103 districts is a lot, but it's not all of them.  Overall, there were 392 contested seats, and I modeled all of them using the approach above.  If a district was also polled, then I combined the polling and the model, to make a prediction.  And the seat-by-seat predictions were also really good:

Note that the results cover a much wider range of territory.  While there were a few big outliers, including IL-03,NC-04,NC-06,NC-12,WI-08,WV-02 which all had errors of 20 points or more, but only two of them actually predicted the wrong winner (WV-02 incorrectly picked the Dem, while NC-06 incorrectly picked the Republican).  There were lots of close races where I nominally picked the wrong winner, but that's actually the point.  I only expected that this or that race was likely to be Dem 55% of the time, for instance.  But with hundreds of races, those expectations will average out.

Finally, we can estimate from just the model alone.  That is, what happens if we use the polls to make the model, but then just estimate the districts independently (no polls within individual districts)?  Again, we do quite well:

Roughly the same scatter, and we have trouble in the same districts.

The Big Takeaways

There is a rather surprising result from all of this, and it's kind of startling.  The scatter around my simple model and the actual district-by-district outcome is only 7 points.  That means that, to leading order:
The Actual Candidates Barely Matter – at least in the House.
Think about that.  It's nuts.  But in district after district, by far the biggest effects were the overall shift of the national environment, whether there was an incumbent running, and how that district voted historically, and that's it. The plot above knows nothing about the actual person running for office – only national trends.

All of the ineffable qualities of a candidate or their opponent.  All of the funding, the ground game, the weather on the day of the election, etc; those things add up to about 7 points.  Which means that if you're in a district which you expect to be at more than, say, 15 in a normal year (allowing for a big national swing), no amount of awesomeness will swing the race.

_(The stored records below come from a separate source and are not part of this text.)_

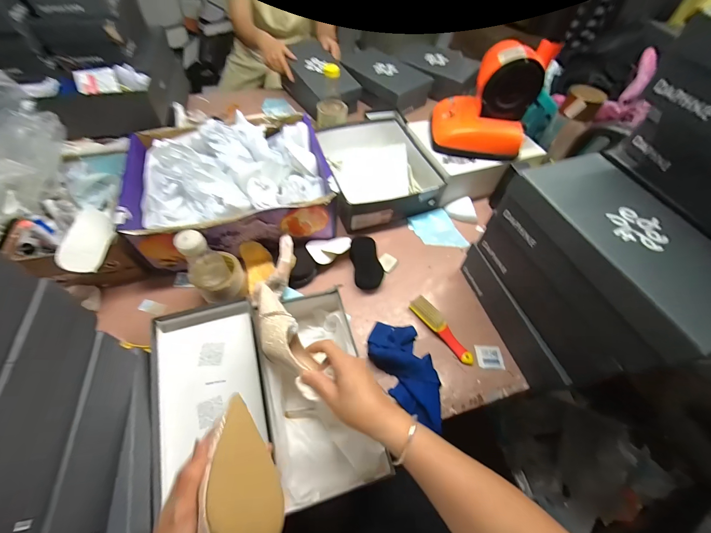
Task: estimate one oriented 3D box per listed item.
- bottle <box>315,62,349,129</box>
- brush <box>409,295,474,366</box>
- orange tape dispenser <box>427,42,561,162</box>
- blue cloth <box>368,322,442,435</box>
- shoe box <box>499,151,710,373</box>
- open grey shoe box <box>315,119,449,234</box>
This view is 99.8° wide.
[{"bbox_3d":[-0.069,-0.499,0.874,0.092,0.157,0.079,-1,57,-4],"label":"bottle"},{"bbox_3d":[0.169,0.120,0.581,0.035,0.028,0.153,-32,64,-22],"label":"brush"},{"bbox_3d":[0.301,-0.383,0.689,0.208,0.200,0.147,8,56,2],"label":"orange tape dispenser"},{"bbox_3d":[0.095,0.183,0.532,0.101,0.039,0.202,-18,59,-15],"label":"blue cloth"},{"bbox_3d":[0.370,-0.014,0.430,0.171,0.112,0.293,-16,59,-14],"label":"shoe box"},{"bbox_3d":[0.062,-0.260,0.789,0.253,0.087,0.325,-11,58,-10],"label":"open grey shoe box"}]

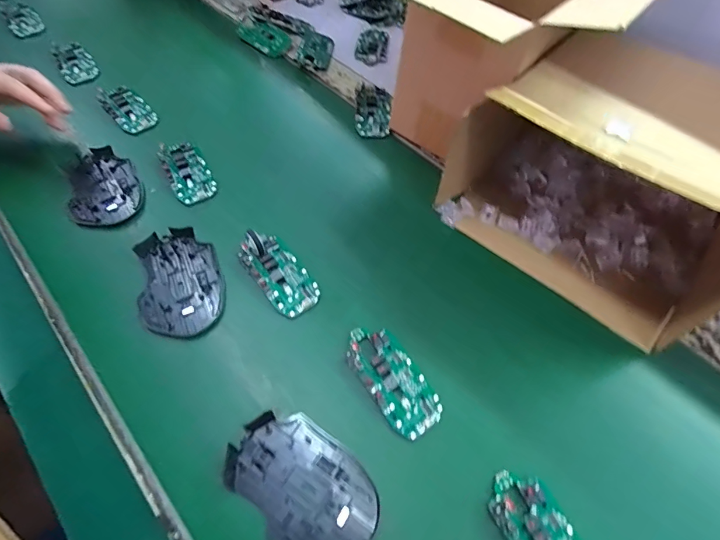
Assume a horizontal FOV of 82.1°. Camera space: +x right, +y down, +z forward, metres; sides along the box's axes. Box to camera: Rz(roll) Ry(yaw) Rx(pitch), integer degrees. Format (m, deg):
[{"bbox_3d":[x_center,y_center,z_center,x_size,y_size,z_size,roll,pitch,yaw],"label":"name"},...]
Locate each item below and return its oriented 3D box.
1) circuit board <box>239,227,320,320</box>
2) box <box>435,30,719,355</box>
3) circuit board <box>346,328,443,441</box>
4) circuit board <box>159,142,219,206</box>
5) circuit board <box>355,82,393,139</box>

And what are the global numbers? We can look at the final model to estimate them:
  1.  Incumbency Advantage: 3.0%
    This is, in some sense, to be expected.  The incumbency in 2016 was 7.5%, so the fact that it's lower shouldn't surprise us. Even so, one of the biggest things Dems had going for them was that 40 Republican incumbents opted not to run this time around.
  2. The swing parameter: 0.14
    This means, in essence, the in terms of the overall lay of the land, the map more resembles 2016 than 2012, albeit significantly shifted toward the Dems. There is an essay to be written about how there are non college-educated white voters who aren't coming back to the Dems, but I'm not going to be the one to write it.
  3. The Generic Congressional Ballot: 7.6%
    This is huge, even by historical standards, and was pretty much necessary to flip the House, and roughly in line with the popular vote advantage (about 7.3%), but this is due to a few things.  For one, with 40 uncontested D seats and only 3 uncontested R's.
There is another piece of good news.  Even with a more modest incumbency advantage (which may revert to historical norms), now that Dems hold the House, keeping the House in 2020 is a hell of a lot easier.  Which is especially good, as I'd like to put my efforts into flipping the White House and the Senate.  And one final, final note (and caution): what's true for the House need not be true for the Senate.  Dems won in West Virginia and Montana, in seats that Trump won by 42 and 20, respectively.  The same rules clearly don't apply in the Senate.